> [Text segment]
— START —

It seems like just yesterday we were chasing bugles, and now here we are, already working on plans for this fall’s elk hunting adventures. Many hunters need to lock in the dates for their hunts to be able to secure time off from work, which means it’s time to figure out which week (or weeks) are going to be the most productive for hunting elk this fall.
To determine the best week to hunt elk each fall, there are two primary factors that can be helpful in determining which week – or weeks – to hunt. Those factors are the Fall Equinox and the 2023 Moon Phase Calendar.
As elk hunters, we don’t always have the luxury of hunting during the “prime” week each fall. We are often forced to adapt to whatever moon phase – and several other uncontrollable conditions – that happens to exist on the days we are able to hunt. However, if you are able to pick the “best” week to hunt elk, it’s important to understand how the moon might play a part in your success.

— END —

> [Information given]
— START —

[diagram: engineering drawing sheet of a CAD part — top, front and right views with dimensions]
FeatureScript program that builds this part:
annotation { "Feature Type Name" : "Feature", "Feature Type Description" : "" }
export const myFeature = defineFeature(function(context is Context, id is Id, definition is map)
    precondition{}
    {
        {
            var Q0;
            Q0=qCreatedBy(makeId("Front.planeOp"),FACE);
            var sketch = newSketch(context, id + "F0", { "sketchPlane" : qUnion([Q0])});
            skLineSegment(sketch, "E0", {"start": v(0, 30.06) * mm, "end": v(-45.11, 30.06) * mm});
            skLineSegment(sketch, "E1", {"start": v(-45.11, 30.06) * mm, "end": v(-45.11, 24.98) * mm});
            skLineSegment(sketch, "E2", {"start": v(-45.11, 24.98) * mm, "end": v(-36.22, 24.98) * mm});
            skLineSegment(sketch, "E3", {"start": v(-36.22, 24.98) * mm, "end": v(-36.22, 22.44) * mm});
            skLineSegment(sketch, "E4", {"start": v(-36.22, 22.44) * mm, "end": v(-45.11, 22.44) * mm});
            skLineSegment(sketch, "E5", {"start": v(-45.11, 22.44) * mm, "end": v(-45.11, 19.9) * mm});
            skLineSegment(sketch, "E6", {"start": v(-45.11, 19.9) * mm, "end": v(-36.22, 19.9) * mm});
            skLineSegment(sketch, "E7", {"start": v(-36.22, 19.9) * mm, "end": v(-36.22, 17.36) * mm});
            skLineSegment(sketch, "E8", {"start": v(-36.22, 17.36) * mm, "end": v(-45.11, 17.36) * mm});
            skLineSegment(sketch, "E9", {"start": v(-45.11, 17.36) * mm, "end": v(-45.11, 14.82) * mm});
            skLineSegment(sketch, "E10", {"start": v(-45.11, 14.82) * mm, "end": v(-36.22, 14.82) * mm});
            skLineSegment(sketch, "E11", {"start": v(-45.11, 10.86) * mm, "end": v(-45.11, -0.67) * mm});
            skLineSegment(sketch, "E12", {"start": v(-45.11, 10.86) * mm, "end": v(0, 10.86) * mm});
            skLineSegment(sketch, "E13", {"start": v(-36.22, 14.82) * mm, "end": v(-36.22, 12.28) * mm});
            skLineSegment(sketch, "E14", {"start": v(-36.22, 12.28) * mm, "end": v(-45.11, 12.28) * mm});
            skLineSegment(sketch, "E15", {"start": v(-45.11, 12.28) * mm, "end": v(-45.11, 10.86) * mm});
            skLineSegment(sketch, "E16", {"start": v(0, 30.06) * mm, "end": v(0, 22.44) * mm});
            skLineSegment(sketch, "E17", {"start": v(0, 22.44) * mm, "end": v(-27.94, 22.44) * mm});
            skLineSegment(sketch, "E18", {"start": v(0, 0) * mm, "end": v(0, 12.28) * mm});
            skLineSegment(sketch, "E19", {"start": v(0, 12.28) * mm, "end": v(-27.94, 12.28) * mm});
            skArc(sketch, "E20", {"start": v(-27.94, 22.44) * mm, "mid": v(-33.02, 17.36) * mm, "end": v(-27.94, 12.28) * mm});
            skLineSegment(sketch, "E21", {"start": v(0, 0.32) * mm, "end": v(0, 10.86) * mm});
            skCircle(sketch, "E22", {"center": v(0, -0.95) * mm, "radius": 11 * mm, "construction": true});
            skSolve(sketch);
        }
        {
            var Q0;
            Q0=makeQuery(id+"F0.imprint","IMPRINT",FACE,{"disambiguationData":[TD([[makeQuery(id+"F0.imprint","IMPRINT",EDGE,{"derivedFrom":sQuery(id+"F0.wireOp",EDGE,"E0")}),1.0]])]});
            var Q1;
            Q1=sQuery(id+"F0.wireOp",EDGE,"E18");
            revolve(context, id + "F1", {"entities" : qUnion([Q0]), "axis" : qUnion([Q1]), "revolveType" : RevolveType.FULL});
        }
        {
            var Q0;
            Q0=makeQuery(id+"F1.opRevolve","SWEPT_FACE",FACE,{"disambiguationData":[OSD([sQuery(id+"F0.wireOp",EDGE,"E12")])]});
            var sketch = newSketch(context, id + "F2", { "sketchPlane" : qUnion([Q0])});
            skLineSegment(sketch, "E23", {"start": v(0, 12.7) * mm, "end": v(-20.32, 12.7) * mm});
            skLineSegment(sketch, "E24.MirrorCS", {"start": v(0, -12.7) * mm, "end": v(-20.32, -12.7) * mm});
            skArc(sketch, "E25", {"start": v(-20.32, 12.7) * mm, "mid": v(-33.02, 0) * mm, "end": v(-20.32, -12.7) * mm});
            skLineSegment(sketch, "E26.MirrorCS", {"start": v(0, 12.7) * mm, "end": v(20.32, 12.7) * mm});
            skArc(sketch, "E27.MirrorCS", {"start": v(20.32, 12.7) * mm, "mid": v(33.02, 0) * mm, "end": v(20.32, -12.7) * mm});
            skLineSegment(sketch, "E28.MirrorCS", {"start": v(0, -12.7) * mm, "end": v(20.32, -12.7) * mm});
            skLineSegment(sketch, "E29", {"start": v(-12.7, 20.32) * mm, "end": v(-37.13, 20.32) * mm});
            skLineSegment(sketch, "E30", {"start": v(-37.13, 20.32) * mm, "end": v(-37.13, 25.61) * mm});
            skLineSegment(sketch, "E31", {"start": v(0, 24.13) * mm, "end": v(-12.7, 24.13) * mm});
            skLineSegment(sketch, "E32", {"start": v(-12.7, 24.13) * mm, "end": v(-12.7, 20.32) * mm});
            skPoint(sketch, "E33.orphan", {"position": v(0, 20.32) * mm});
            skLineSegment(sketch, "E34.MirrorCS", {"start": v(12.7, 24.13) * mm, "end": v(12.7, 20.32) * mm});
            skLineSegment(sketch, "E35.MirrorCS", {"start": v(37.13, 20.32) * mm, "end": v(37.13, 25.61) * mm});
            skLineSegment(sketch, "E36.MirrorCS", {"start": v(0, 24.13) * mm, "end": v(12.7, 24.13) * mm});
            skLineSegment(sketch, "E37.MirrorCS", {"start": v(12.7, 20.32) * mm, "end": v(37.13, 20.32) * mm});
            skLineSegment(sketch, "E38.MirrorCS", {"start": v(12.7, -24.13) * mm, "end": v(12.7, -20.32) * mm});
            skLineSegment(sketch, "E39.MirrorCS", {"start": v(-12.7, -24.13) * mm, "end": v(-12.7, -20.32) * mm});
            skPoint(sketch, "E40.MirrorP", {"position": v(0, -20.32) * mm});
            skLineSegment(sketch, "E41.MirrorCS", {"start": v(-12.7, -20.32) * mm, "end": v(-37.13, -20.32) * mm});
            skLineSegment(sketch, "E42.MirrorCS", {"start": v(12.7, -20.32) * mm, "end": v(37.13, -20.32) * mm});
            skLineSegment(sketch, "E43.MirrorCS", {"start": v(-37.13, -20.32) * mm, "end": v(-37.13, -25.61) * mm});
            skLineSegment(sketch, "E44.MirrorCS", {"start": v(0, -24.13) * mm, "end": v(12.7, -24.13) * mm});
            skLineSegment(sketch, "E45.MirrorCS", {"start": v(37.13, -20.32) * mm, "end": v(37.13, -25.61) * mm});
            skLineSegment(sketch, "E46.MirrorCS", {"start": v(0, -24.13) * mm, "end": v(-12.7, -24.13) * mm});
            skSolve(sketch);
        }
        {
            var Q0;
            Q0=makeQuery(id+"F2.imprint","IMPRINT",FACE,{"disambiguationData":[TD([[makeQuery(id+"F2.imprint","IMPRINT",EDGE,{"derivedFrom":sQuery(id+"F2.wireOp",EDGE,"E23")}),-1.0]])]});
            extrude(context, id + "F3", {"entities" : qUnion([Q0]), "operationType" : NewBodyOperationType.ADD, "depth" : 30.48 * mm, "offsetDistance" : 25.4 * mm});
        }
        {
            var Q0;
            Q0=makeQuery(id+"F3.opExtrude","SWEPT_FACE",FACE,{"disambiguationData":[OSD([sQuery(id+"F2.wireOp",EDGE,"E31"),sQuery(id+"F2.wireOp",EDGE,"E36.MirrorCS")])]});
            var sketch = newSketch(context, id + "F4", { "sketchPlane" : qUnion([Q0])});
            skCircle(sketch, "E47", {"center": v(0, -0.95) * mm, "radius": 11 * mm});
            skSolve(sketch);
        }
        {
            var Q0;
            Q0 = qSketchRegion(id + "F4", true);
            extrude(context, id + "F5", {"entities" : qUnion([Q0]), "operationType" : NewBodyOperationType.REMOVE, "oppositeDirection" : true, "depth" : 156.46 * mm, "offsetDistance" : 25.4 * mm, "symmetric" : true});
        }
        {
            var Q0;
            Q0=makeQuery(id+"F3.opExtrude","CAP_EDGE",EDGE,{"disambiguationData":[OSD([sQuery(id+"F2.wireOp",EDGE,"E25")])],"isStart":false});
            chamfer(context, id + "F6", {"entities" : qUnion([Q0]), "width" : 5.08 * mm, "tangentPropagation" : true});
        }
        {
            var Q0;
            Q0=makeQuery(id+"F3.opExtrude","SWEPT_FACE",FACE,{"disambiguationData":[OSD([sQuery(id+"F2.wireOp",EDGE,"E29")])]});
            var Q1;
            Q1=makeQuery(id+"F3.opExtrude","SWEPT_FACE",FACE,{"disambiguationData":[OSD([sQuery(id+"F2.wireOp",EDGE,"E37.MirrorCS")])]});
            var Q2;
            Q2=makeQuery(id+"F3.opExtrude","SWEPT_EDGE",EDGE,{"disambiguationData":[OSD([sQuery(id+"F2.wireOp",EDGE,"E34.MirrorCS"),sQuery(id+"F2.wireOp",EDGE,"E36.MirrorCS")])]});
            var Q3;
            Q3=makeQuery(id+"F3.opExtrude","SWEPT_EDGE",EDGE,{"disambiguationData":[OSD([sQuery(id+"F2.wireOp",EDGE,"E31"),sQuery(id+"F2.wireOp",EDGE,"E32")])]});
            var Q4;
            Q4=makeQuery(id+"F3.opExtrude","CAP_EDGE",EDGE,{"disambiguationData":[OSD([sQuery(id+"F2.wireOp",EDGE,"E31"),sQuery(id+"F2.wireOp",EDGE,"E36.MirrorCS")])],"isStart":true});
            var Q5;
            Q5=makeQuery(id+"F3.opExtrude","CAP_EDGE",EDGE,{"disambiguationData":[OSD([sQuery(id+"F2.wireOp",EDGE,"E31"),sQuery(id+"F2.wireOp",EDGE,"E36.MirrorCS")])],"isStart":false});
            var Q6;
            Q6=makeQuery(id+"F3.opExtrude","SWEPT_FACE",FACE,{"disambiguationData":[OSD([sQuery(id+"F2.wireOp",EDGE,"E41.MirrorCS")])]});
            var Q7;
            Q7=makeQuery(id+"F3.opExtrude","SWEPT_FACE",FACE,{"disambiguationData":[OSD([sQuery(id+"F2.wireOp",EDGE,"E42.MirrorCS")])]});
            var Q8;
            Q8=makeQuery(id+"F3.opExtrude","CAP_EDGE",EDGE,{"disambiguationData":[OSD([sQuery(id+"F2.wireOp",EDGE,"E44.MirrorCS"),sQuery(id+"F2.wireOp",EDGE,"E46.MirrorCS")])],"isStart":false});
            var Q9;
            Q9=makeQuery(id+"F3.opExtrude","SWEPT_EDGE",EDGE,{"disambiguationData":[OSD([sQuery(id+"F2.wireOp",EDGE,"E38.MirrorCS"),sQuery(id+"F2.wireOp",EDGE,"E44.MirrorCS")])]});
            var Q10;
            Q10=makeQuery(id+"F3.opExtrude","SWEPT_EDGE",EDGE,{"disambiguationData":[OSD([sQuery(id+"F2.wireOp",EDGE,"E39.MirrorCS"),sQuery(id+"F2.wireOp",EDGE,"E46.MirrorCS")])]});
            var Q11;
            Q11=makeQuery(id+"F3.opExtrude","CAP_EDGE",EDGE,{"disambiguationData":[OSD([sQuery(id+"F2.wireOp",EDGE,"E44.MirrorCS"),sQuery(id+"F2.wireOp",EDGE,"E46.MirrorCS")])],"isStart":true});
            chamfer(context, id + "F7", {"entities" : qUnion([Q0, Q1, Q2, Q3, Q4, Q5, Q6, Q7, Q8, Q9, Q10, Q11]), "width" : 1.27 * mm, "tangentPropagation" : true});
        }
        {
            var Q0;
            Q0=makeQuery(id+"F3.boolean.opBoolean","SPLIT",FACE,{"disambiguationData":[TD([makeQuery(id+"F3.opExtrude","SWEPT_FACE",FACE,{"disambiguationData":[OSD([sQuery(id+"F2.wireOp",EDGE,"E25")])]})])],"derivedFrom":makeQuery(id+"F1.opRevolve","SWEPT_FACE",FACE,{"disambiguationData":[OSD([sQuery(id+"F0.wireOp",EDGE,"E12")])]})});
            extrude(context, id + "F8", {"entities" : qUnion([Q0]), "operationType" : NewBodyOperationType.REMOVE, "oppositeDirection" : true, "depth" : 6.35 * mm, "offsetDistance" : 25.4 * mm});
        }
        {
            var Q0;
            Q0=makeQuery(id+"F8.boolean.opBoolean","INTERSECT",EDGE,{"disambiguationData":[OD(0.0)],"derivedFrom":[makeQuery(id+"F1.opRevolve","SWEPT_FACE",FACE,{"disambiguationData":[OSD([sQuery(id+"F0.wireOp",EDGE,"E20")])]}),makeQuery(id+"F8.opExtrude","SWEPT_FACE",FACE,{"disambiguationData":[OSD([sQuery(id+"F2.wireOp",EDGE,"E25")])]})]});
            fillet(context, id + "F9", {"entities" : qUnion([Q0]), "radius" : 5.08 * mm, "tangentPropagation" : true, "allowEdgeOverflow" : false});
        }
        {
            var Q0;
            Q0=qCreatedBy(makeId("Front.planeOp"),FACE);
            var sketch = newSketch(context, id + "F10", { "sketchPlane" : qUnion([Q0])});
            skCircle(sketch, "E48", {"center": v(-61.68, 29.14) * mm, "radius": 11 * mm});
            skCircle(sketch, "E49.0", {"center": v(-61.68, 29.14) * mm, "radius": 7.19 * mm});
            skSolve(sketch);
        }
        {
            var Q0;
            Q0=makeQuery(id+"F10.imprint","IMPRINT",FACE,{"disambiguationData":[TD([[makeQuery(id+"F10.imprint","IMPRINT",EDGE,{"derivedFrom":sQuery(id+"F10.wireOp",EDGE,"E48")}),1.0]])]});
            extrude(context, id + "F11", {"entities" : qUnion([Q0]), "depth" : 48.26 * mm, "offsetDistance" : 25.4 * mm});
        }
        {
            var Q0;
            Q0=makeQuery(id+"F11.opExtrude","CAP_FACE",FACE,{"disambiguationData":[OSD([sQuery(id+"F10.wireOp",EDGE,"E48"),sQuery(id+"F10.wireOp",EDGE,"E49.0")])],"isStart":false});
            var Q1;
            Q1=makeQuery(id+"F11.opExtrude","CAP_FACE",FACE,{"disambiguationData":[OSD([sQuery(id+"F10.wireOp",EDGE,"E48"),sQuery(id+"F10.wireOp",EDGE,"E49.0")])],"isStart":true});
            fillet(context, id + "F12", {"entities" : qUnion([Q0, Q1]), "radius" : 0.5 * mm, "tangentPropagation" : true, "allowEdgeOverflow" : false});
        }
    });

— END —

> [Tasks for this exercise]
a - Reproduce the passage on choosing the best week to hunt elk word for word, in its entirety.
b - Copy the listing from its first line through the line containing "v(-45.11, -0.67) *", changing every "skLineSegment" to "skLine" and leaving everything else untouched.

> [The results]
a -
It seems like just yesterday we were chasing bugles, and now here we are, already working on plans for this fall’s elk hunting adventures. Many hunters need to lock in the dates for their hunts to be able to secure time off from work, which means it’s time to figure out which week (or weeks) are going to be the most productive for hunting elk this fall.
To determine the best week to hunt elk each fall, there are two primary factors that can be helpful in determining which week – or weeks – to hunt. Those factors are the Fall Equinox and the 2023 Moon Phase Calendar.
As elk hunters, we don’t always have the luxury of hunting during the “prime” week each fall. We are often forced to adapt to whatever moon phase – and several other uncontrollable conditions – that happens to exist on the days we are able to hunt. However, if you are able to pick the “best” week to hunt elk, it’s important to understand how the moon might play a part in your success.

b -
[diagram: engineering drawing sheet of a CAD part — top, front and right views with dimensions]
FeatureScript program that builds this part:
annotation { "Feature Type Name" : "Feature", "Feature Type Description" : "" }
export const myFeature = defineFeature(function(context is Context, id is Id, definition is map)
    precondition{}
    {
        {
            var Q0;
            Q0=qCreatedBy(makeId("Front.planeOp"),FACE);
            var sketch = newSketch(context, id + "F0", { "sketchPlane" : qUnion([Q0])});
            skLine(sketch, "E0", {"start": v(0, 30.06) * mm, "end": v(-45.11, 30.06) * mm});
            skLine(sketch, "E1", {"start": v(-45.11, 30.06) * mm, "end": v(-45.11, 24.98) * mm});
            skLine(sketch, "E2", {"start": v(-45.11, 24.98) * mm, "end": v(-36.22, 24.98) * mm});
            skLine(sketch, "E3", {"start": v(-36.22, 24.98) * mm, "end": v(-36.22, 22.44) * mm});
            skLine(sketch, "E4", {"start": v(-36.22, 22.44) * mm, "end": v(-45.11, 22.44) * mm});
            skLine(sketch, "E5", {"start": v(-45.11, 22.44) * mm, "end": v(-45.11, 19.9) * mm});
            skLine(sketch, "E6", {"start": v(-45.11, 19.9) * mm, "end": v(-36.22, 19.9) * mm});
            skLine(sketch, "E7", {"start": v(-36.22, 19.9) * mm, "end": v(-36.22, 17.36) * mm});
            skLine(sketch, "E8", {"start": v(-36.22, 17.36) * mm, "end": v(-45.11, 17.36) * mm});
            skLine(sketch, "E9", {"start": v(-45.11, 17.36) * mm, "end": v(-45.11, 14.82) * mm});
            skLine(sketch, "E10", {"start": v(-45.11, 14.82) * mm, "end": v(-36.22, 14.82) * mm});
            skLine(sketch, "E11", {"start": v(-45.11, 10.86) * mm, "end": v(-45.11, -0.67) * mm});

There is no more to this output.